### Problem to solve
Repeat word for word everything in the passage on Pembroke rowing below, from "The years from" down to "significantly improved performance.".

### Passage
=== Section Start ===

The years from 1871 to 1873 saw Pembroke experience something of a renaissance in its rowing fortunes. Robert Lesley was President of the Oxford University Boat Club for three consecutive years from 1871, and Pembroke won a series of rowing victories which raised expectations.  If it were possible to identify a time when others outside College might have considered Pembroke a serious rowing college, perhaps for the first time, then the year 1872 marked a significantly improved performance.

 

In 1871, the Pembroke Boat Club had to debate whether or not it was viable to go to Henley that year, depending on the state of funds. Expectations were high, and Lesley and R S Mitchison formed a strong team, which won the Ladies Challenge Cup that year at Henley. Although Cambridge won the Boat Race in 1872, both Lesley and Mitchison were in the Oxford crew. Furthermore, Pembroke went Head of the River in 1872 in “Red Rose” with the involvement of Lesley at stroke and Mitchison as Captain. A silver jug or ewer was presented to the College by Mr Pemberton (1851), an old member of the Rowing Club, bearing the inscription “Rosa Victrix 1872 Coll. Pemb.” and the names of the successful Eight.

 

In 1872, the Pembroke crew were to go to Henley again to defend their title as winners of the Ladies’ Plate, as well as to enter the Grand Challenge and Visitors’ Cup. The Pembroke crew had been using sliding seats regularly in Oxford on the Four, but had not fitted out the Eight. W.B. Woodgate, a champion rower from the 1860s, was their coach, and the Boat Club Minutes for 1872 record that “in accordance with his (Woodgate’s) advice the Four had taken to the new fashioned sliding seats before they had left Oxford, but it was thought unadvisable to adopt them so late in the Eight – but on arriving at Henley and finding that many of the crews were using them, it was determined that they should be tried and accordingly they converted the Eight. The Eight was fitted with them in time to allow the crew to practise on Monday night. With Mr Woodgate’s careful coaching they soon got into the way of using them and there can be no doubt that they contributed greatly to the speed of the boat”. Other teams also had slides fitted to their boats less than a week before the race. In 1872, Jackson’s Oxford Journal records that “many of the crews rowed in boats with sliding seats which may possibly become general”.

 

Rowing historians indicate that sliding seats were first used during the Fours racing at Oxford in 1872 and that “the new system of sliding seats was first used in Oxford by Lesley’s crew and also by the College (Pembroke) Eight at Henley “ (Sherwood). Burnell writes of Pembroke using slides with wheels and Dodd states that London Rowing Club and Pembroke were the first to use the sliding seat at Henley. Whilst historical rowing literature has a tendency to lead from a sole source, it would seem that the Pembroke College Minutes provide reliable original source evidence of the truth of the statement that the Pembroke crew were the pioneers of the sliding seat at Oxford, using it in the Fours before they left for Henley.

=== Section End ===

### Recorded data
=== Section Start ===

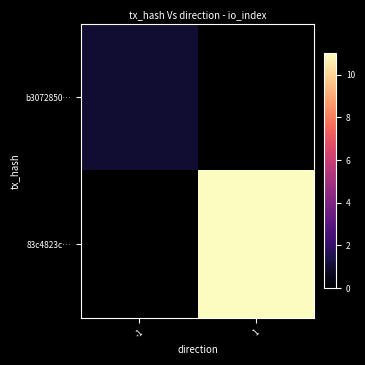

Between -1 and 1, which is larger?

1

=== Section End ===

### Answer box
The years from 1871 to 1873 saw Pembroke experience something of a renaissance in its rowing fortunes. Robert Lesley was President of the Oxford University Boat Club for three consecutive years from 1871, and Pembroke won a series of rowing victories which raised expectations.  If it were possible to identify a time when others outside College might have considered Pembroke a serious rowing college, perhaps for the first time, then the year 1872 marked a significantly improved performance.